TASKS AND EXERCISES>
A. Reproduce word for word the part of the Laplace convolution thread that opens with the words containing "Proof of convolution" and closes with "switch their order?".
B. In the Laplace convolution thread, list every variable of integration, meaning each letter that follows d in the integrals.
C. Write the next part of the Laplace convolution thread, starting after its last line.

PASSAGE>

Proof of convolution theorem for Laplace transform The convolution theorem for Laplace transform states that
$$\mathcal{L}\{f*g\}=\mathcal{L}\{f\}\cdot\mathcal{L}\{g\}.$$
The standard proof uses Fubini-like argument of switching the order of integration:
$$\int_0^\infty d\tau \int_{\tau}^\infty  e^{-st}f(t-\tau)g(\tau)\,dt=\int_0^\infty dt\int_0^te^{-st}f(t-\tau)g(\tau)\,d\tau$$
Fubini's theorem says that one can switch the order of integration. But what we have in the iterated integrals are not integrals, but limits of integrals (i.e., improper integrals). Are we justified to treat them like "proper" integrals and switch their order?
 A: \begin{align*}\mathcal{L}\{f\}({s})\cdot\mathcal{L}\{g\}({s})&=\left(\int_0^\infty e^{-{s}t}{f}(t)\,dt\right)\left(\int_0^\infty e^{-{s}u}{g}(u)\,du\right)\\
&=\lim_{{{L}}\to\infty}\left(\int_0^{{L}}e^{-{s}t}{f}(t)\,dt\right)\left(\int_0^{{L}}e^{-{s}u}{g}(u)\,du\right)

DATA UNDER STUDY>

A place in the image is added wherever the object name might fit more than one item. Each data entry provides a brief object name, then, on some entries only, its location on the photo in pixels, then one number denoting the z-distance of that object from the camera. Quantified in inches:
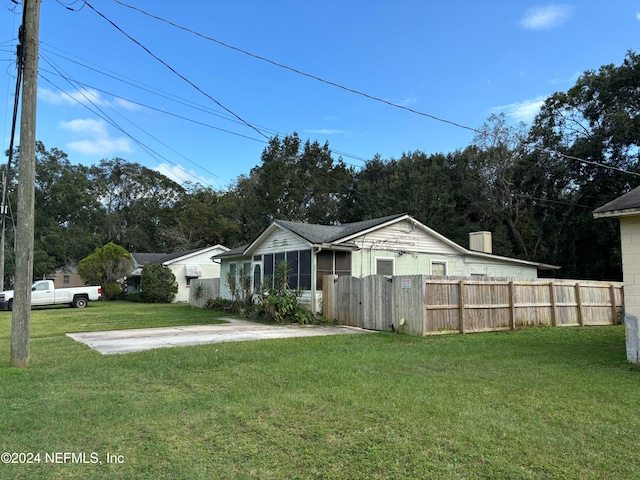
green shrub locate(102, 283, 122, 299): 1306.6
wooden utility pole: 299.4
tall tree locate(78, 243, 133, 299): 1280.8
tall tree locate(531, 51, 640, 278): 968.9
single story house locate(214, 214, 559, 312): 645.9
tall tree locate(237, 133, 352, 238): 1582.2
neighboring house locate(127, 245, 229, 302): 1283.2
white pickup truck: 940.9
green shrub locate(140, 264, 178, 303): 1202.6
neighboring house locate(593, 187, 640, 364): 310.5
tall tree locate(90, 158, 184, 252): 2097.7
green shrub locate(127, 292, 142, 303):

ANSWERS FOR EACH ITEM>
A.
Proof of convolution theorem for Laplace transform The convolution theorem for Laplace transform states that
$$\mathcal{L}\{f*g\}=\mathcal{L}\{f\}\cdot\mathcal{L}\{g\}.$$
The standard proof uses Fubini-like argument of switching the order of integration:
$$\int_0^\infty d\tau \int_{\tau}^\infty  e^{-st}f(t-\tau)g(\tau)\,dt=\int_0^\infty dt\int_0^te^{-st}f(t-\tau)g(\tau)\,d\tau$$
Fubini's theorem says that one can switch the order of integration. But what we have in the iterated integrals are not integrals, but limits of integrals (i.e., improper integrals). Are we justified to treat them like "proper" integrals and switch their order?

B. t, τ, u

C.
\end{align*}
By Fubini's theorem,
\begin{align*}\left(\int_0^{{L}}e^{-{s}t}{f}(t)\,dt\right)\left(\int_0^{{L}}e^{-{s}u}{g}(u)\,du\right)&=\int_0^{{L}}\int_0^{{L}}e^{-{s}(t+u)}{f}(t){g}(u)\,dt\,du\\
&=\iint_{R_{{L}}}e^{-{s}(t+u)}{f}(t){g}(u)\,dt\,du,
\end{align*}
where $R_{{L}}$ is the square region $$0\leq t\leq {{L}},\qquad 0\leq u\leq {{L}}.$$
Let $T_{{L}}$ be the triangular region
$$0\leq t\leq {{L}},\qquad 0\leq u\leq {{L}},\qquad t+u\leq {{L}}.$$
Provided that ${f}$ and ${g}$ are bounded by exponential functions,
$$\lim_{{{L}}\to\infty}\iint_{R_{{L}}}e^{-{s}(t+u)}{f}(t){g}(u)\,dt\,du=\lim_{{{L}}\to\infty}\iint_{T_{{L}}}e^{-{s}(t+u)}{f}(t){g}(u)\,dt\,du.$$
Now, the function
$$\varphi(v,u)=(v-u,u)$$
maps $D_{{L}}$ bijectively onto $T_{{L}}$, where $D_{{L}}$ is the triangular region
$$0\leq v\leq {{L}},\qquad 0\leq u\leq {{L}},\qquad v\geq u.$$

The component functions of $\varphi$ are
$$t(v,u)=v-u\qquad\mbox{and}\qquad u(v,u)=u,$$
so the Jacobian of $\varphi$ is
$$J\varphi=\det\begin{bmatrix}t_v&t_u\\u_v&u_u\end{bmatrix}=\det\begin{bmatrix}1&-1\\0&1\end{bmatrix}=1.$$
Hence,
$$\iint_{T_{{L}}}e^{-{s}(t+u)}{f}(t){g}(u)\,dt\,du=\iint_{D_{{L}}}e^{-{s}v}{f}(v-u){g}(u)\,dv\,du.$$
By Fubini's theorem,
\begin{align*}&\iint_{D_{{L}}}e^{-{s}v}{f}(v-u){g}(u)\,dv\,du=\int_0^{{L}}\int_0^ve^{-{s}v}{f}(v-u){g}(u)\,du\,dv\\
\\
&=\int_0^{{L}}e^{-{s}v}\int_0^v{f}(v-u){g}(u)\,du\,dv=\int_0^{{L}}e^{-{s}v}({f}\ast{g})(v)\,dv.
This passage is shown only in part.